Geographically, US revenues accounted for about 50 percent of the company's business, and declined 11 percent year over year, "with the largest factor being a decrease in sales of the 3730xl instruments to large genome centers," Hunkapiller said. European revenues accounted for 27 percent of the total and increased 8 percent over the same period last year. Revenues in Asia Pacific accounted for 20 percent of total revenues and increased 4 percent year over year, the company said.
For the remainder of the year, ABI is holding to its FY 2004 forecast of "single digit annual revenue growth, weighted toward the second half of the fiscal year," said CFO Dennis Winger. "Assuming that the previously discussed funding issues are resolved for the large genome centers," he said the company expected the revenues for the first and second quarters to be flat relative to the first two quarters of FY 2003.

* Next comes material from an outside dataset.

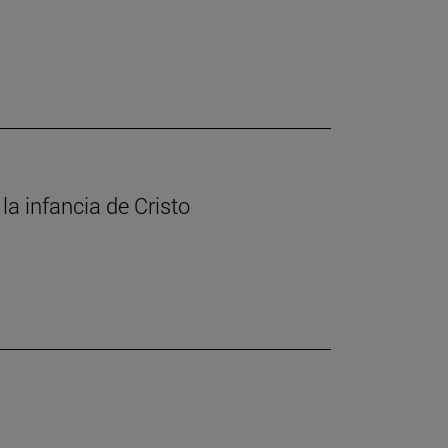
la infancia de Cristo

In light of GE's move to acquire Amersham, analysts asked White whether the company's view on acquisitions had changed, and whether the Amersham acquisition had changed the competitive outlook for ABI.
White responded to the first question that the Amersham acquisition and others "do not cause us to rethink our position here at all. I think we're fine and I think we'll continue to keep our eyes open for technology opportunities and continue to grow our business more organically than anything else."
As to whether the competitive picture is changed, White refused to speculate. "I don't have a crystal ball," he said. But, he noted, the company does share one important value with GE. "We don't like underperforming businesses either."
As of Sept. 30, ABI had $590.8 million in cash and cash equivalents.